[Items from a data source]
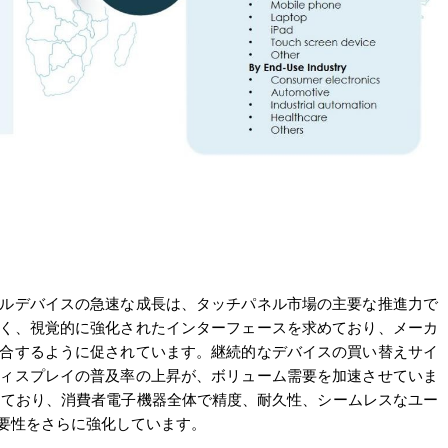
ルデバイスの急速な成長は、タッチパネル市場の主要な推進力で
く、視覚的に強化されたインターフェースを求めており、メーカ
合するように促されています。継続的なデバイスの買い替えサイ
ィスプレイの普及率の上昇が、ボリューム需要を加速させていま
しており、消費者電子機器全体で精度、耐久性、シームレスなユー
要性をさらに強化しています。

• **Work item**
Copy out every line of text in the listing above without changing a character, and leave the pictures out of your answer.

• **Expected answer**
ルデバイスの急速な成長は、タッチパネル市場の主要な推進力で
く、視覚的に強化されたインターフェースを求めており、メーカ
合するように促されています。継続的なデバイスの買い替えサイ
ィスプレイの普及率の上昇が、ボリューム需要を加速させていま
しており、消費者電子機器全体で精度、耐久性、シームレスなユー
要性をさらに強化しています。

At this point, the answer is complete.